Jucilene deixou o garfo cair e engasgou com o pimentão da carne moída. Depois de alguns minutos, recuperado o fôlego olhou para o pai de forma interrogativa, como que querendo entender a sua atitude, e largou a bomba sem piedade:

_ Pai, eu estou namorando!

Dona Paraguaçu achou melhor fingir surpresa, apesar de estar desconfiando do comportamento lânguido da filha já há alguns meses. De sua parte, seu Ariovaldo não estava apenas surpreso, estava chocado.

_ Como assim filha? Namorando? Sem nossa permissão? Quem é o rapaz? Onde você o conheceu? As perguntas atropelavam as tentativas de resposta.
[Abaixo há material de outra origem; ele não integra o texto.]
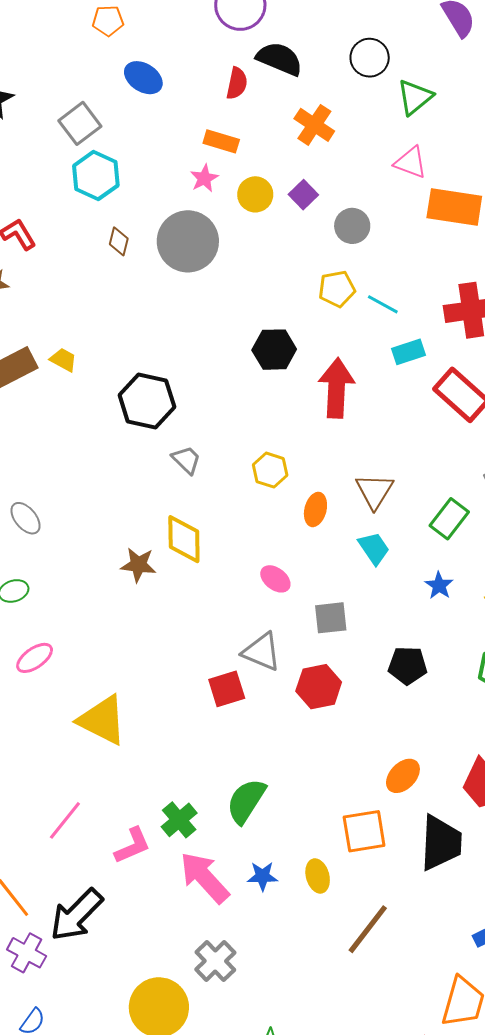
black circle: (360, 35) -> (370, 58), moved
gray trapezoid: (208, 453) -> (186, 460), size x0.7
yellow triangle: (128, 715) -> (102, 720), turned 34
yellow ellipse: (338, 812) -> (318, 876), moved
_ Pai, eu tô namorando há uns meses. Esse negócio do namorado vir pedir permissão aos pais e coisa de mil oitocentos e guaraná com rolha! Não se usa mais!

Seu Ariovaldo não podia acreditar no que estava ouvindo, seus olhos ficaram marejados. Dona Paraguaçu tentava contemporizar, mas nada parecia tirar seu marido de um estado de semi-letargia que caíra após o baque que recebera. E a filha continuava o massacre.

_ O nome dele é Rosivaldo. Conheci ele lá no pré-vestibular comunitário. Ele é um gato, toca numa banda de rock e tem os cabelos compridos mais lindos do mundo.

Cabeludo, músico, seu Ariovaldo não sabia que podia piorar tanto assim. Pediu licença, levantou-se da mesa e foi para o quarto, sem dizer um único ai, digerir o sapo que engolira. Dona Paraguaçu o seguiu, com medo que o esposo tivesse um AVC. Jucilene ficou na mesa, aliviada por ter contado a verdade.

No dia seguinte, cabisbaixo e meditabundo, seu Ariovaldo foi trabalhar, como fizera nos últimos vinte e cinco anos. Se mundo caíra. Sua filha namorava um vagabundo qualquer. Chegando na firma encontrou um verdadeiro circo armado, os funcionários estavam na rua, policiais circulavam agitados de um lado para o outro, perguntas sendo feitas a torto e a direita.

_ Vixe, Nossa Senhora Desatadora de Nós, o que é que esta acontecendo aqui? Perguntou seu Ariovaldo a um colega de trabalho.

_ Ari, nem te conto. Sabe o Felisberto? O boy? Pois é, foi ao banco a mando do gerente pegar o nosso pagamento e não voltou. Meteu a mão no nosso dinheiro Ari! Moleque safado! Fazia cara de santo, mas era do pau oco!

Pronto, o mundo deixara de fazer sentido de vez para seu Ariovaldo. Como ele pode ter se enganado tanto, perguntava-se incessantemente. Ele estivera a um passo de apresentar um marginal para a filha, sua única filha, seu docinho de coco. Seu coração pesava.

À noite, seu Ariovaldo jantando com a família, virou-se para a filha, olhos firmes e determinados, segurou forte nas mãos de dona Paraguaçu, como que buscando apoio e cumplicidade, e perguntou:

_ Então filha, esse seu namorado toca rock pauleira ou progressivo?